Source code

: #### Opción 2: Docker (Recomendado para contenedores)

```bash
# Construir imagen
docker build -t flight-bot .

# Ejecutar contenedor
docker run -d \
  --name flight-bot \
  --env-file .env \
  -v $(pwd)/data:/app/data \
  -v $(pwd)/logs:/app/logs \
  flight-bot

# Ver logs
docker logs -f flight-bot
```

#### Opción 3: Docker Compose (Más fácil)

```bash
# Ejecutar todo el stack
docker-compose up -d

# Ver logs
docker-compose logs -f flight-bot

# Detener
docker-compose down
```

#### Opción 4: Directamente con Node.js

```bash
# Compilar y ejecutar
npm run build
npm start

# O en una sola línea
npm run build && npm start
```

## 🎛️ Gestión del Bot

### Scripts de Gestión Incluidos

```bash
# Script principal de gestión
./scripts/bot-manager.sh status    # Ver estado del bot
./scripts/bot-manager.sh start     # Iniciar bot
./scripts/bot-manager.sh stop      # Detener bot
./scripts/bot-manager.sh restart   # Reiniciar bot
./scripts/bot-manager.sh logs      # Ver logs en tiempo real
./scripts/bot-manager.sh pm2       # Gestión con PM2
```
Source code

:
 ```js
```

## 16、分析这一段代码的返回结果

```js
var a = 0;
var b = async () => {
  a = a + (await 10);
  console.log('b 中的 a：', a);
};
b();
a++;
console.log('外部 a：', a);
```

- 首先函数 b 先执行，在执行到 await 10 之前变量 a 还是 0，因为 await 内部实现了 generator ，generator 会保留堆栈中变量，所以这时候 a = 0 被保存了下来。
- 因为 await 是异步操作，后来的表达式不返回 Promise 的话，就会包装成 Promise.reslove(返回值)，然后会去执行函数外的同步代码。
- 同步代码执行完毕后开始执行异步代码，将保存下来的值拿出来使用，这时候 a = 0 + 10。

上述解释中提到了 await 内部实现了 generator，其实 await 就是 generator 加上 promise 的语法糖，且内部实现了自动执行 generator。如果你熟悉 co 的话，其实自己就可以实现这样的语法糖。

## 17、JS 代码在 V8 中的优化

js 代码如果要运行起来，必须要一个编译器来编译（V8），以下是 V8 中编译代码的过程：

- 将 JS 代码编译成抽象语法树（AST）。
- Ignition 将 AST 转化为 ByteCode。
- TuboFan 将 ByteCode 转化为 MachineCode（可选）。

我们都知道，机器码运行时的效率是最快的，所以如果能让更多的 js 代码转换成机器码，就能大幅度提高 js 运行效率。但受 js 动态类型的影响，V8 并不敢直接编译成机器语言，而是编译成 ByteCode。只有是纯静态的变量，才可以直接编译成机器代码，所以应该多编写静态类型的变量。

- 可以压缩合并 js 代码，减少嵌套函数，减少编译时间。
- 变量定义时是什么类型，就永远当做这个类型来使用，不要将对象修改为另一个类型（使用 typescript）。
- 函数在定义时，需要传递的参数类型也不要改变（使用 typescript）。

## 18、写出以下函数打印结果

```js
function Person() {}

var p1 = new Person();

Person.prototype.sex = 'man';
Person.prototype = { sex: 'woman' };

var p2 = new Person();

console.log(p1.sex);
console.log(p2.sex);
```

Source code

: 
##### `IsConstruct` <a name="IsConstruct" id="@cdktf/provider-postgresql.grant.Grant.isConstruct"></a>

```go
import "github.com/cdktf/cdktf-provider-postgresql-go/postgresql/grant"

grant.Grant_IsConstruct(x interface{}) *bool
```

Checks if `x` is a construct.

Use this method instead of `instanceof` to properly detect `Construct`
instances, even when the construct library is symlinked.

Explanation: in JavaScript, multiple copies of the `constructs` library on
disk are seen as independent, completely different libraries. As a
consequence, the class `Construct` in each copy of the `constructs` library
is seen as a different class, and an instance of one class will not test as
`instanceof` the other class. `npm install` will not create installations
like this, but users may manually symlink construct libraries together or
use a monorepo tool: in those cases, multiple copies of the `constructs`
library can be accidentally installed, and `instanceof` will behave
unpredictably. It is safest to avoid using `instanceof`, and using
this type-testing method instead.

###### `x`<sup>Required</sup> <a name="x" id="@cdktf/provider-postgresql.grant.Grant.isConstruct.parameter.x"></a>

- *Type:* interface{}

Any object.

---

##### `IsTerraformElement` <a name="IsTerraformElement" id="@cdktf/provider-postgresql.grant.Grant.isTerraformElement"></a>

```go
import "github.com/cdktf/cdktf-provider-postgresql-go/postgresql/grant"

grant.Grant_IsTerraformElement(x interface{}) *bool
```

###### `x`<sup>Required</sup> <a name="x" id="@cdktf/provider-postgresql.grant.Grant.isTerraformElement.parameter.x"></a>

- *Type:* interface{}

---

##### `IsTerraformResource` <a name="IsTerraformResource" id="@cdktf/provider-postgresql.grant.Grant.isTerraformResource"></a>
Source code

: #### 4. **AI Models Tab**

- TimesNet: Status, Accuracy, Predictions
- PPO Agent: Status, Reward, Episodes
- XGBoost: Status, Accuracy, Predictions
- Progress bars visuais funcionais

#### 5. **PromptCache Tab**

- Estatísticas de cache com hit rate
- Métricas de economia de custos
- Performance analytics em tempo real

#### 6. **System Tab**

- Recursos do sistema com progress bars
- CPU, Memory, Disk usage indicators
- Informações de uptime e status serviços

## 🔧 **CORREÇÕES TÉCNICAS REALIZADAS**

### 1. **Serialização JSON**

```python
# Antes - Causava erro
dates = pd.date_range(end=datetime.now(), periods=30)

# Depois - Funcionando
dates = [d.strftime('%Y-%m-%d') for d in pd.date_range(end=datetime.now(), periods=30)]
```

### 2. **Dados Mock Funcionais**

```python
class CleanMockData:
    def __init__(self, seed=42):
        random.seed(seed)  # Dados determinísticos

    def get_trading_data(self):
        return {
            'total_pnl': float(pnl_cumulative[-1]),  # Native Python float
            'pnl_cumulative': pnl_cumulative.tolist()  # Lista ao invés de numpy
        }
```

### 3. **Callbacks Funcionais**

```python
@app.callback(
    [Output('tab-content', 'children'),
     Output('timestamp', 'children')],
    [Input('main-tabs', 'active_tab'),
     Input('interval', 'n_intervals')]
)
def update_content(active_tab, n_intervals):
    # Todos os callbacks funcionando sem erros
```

_ _ _

_WORK INSTRUCTIONS_
Your task is to transcribe the listing above in full and exactly.

_ANSWER SPACE_
Source code

: #### Opción 2: Docker (Recomendado para contenedores)

```bash
# Construir imagen
docker build -t flight-bot .

# Ejecutar contenedor
docker run -d \
  --name flight-bot \
  --env-file .env \
  -v $(pwd)/data:/app/data \
  -v $(pwd)/logs:/app/logs \
  flight-bot

# Ver logs
docker logs -f flight-bot
```

#### Opción 3: Docker Compose (Más fácil)

```bash
# Ejecutar todo el stack
docker-compose up -d

# Ver logs
docker-compose logs -f flight-bot

# Detener
docker-compose down
```

#### Opción 4: Directamente con Node.js

```bash
# Compilar y ejecutar
npm run build
npm start

# O en una sola línea
npm run build && npm start
```

## 🎛️ Gestión del Bot

### Scripts de Gestión Incluidos

```bash
# Script principal de gestión
./scripts/bot-manager.sh status    # Ver estado del bot
./scripts/bot-manager.sh start     # Iniciar bot
./scripts/bot-manager.sh stop      # Detener bot
./scripts/bot-manager.sh restart   # Reiniciar bot
./scripts/bot-manager.sh logs      # Ver logs en tiempo real
./scripts/bot-manager.sh pm2       # Gestión con PM2
```
Source code

:
 ```js
```

## 16、分析这一段代码的返回结果

```js
var a = 0;
var b = async () => {
  a = a + (await 10);
  console.log('b 中的 a：', a);
};
b();
a++;
console.log('外部 a：', a);
```

- 首先函数 b 先执行，在执行到 await 10 之前变量 a 还是 0，因为 await 内部实现了 generator ，generator 会保留堆栈中变量，所以这时候 a = 0 被保存了下来。
- 因为 await 是异步操作，后来的表达式不返回 Promise 的话，就会包装成 Promise.reslove(返回值)，然后会去执行函数外的同步代码。
- 同步代码执行完毕后开始执行异步代码，将保存下来的值拿出来使用，这时候 a = 0 + 10。

上述解释中提到了 await 内部实现了 generator，其实 await 就是 generator 加上 promise 的语法糖，且内部实现了自动执行 generator。如果你熟悉 co 的话，其实自己就可以实现这样的语法糖。

## 17、JS 代码在 V8 中的优化

js 代码如果要运行起来，必须要一个编译器来编译（V8），以下是 V8 中编译代码的过程：

- 将 JS 代码编译成抽象语法树（AST）。
- Ignition 将 AST 转化为 ByteCode。
- TuboFan 将 ByteCode 转化为 MachineCode（可选）。

我们都知道，机器码运行时的效率是最快的，所以如果能让更多的 js 代码转换成机器码，就能大幅度提高 js 运行效率。但受 js 动态类型的影响，V8 并不敢直接编译成机器语言，而是编译成 ByteCode。只有是纯静态的变量，才可以直接编译成机器代码，所以应该多编写静态类型的变量。

- 可以压缩合并 js 代码，减少嵌套函数，减少编译时间。
- 变量定义时是什么类型，就永远当做这个类型来使用，不要将对象修改为另一个类型（使用 typescript）。
- 函数在定义时，需要传递的参数类型也不要改变（使用 typescript）。

## 18、写出以下函数打印结果

```js
function Person() {}

var p1 = new Person();

Person.prototype.sex = 'man';
Person.prototype = { sex: 'woman' };

var p2 = new Person();

console.log(p1.sex);
console.log(p2.sex);
```

Source code

: 
##### `IsConstruct` <a name="IsConstruct" id="@cdktf/provider-postgresql.grant.Grant.isConstruct"></a>

```go
import "github.com/cdktf/cdktf-provider-postgresql-go/postgresql/grant"

grant.Grant_IsConstruct(x interface{}) *bool
```

Checks if `x` is a construct.

Use this method instead of `instanceof` to properly detect `Construct`
instances, even when the construct library is symlinked.

Explanation: in JavaScript, multiple copies of the `constructs` library on
disk are seen as independent, completely different libraries. As a
consequence, the class `Construct` in each copy of the `constructs` library
is seen as a different class, and an instance of one class will not test as
`instanceof` the other class. `npm install` will not create installations
like this, but users may manually symlink construct libraries together or
use a monorepo tool: in those cases, multiple copies of the `constructs`
library can be accidentally installed, and `instanceof` will behave
unpredictably. It is safest to avoid using `instanceof`, and using
this type-testing method instead.

###### `x`<sup>Required</sup> <a name="x" id="@cdktf/provider-postgresql.grant.Grant.isConstruct.parameter.x"></a>

- *Type:* interface{}

Any object.

---

##### `IsTerraformElement` <a name="IsTerraformElement" id="@cdktf/provider-postgresql.grant.Grant.isTerraformElement"></a>

```go
import "github.com/cdktf/cdktf-provider-postgresql-go/postgresql/grant"

grant.Grant_IsTerraformElement(x interface{}) *bool
```

###### `x`<sup>Required</sup> <a name="x" id="@cdktf/provider-postgresql.grant.Grant.isTerraformElement.parameter.x"></a>

- *Type:* interface{}

---

##### `IsTerraformResource` <a name="IsTerraformResource" id="@cdktf/provider-postgresql.grant.Grant.isTerraformResource"></a>
Source code

: #### 4. **AI Models Tab**

- TimesNet: Status, Accuracy, Predictions
- PPO Agent: Status, Reward, Episodes
- XGBoost: Status, Accuracy, Predictions
- Progress bars visuais funcionais

#### 5. **PromptCache Tab**

- Estatísticas de cache com hit rate
- Métricas de economia de custos
- Performance analytics em tempo real

#### 6. **System Tab**

- Recursos do sistema com progress bars
- CPU, Memory, Disk usage indicators
- Informações de uptime e status serviços

## 🔧 **CORREÇÕES TÉCNICAS REALIZADAS**

### 1. **Serialização JSON**

```python
# Antes - Causava erro
dates = pd.date_range(end=datetime.now(), periods=30)

# Depois - Funcionando
dates = [d.strftime('%Y-%m-%d') for d in pd.date_range(end=datetime.now(), periods=30)]
```

### 2. **Dados Mock Funcionais**

```python
class CleanMockData:
    def __init__(self, seed=42):
        random.seed(seed)  # Dados determinísticos

    def get_trading_data(self):
        return {
            'total_pnl': float(pnl_cumulative[-1]),  # Native Python float
            'pnl_cumulative': pnl_cumulative.tolist()  # Lista ao invés de numpy
        }
```

### 3. **Callbacks Funcionais**

```python
@app.callback(
    [Output('tab-content', 'children'),
     Output('timestamp', 'children')],
    [Input('main-tabs', 'active_tab'),
     Input('interval', 'n_intervals')]
)
def update_content(active_tab, n_intervals):
    # Todos os callbacks funcionando sem erros
```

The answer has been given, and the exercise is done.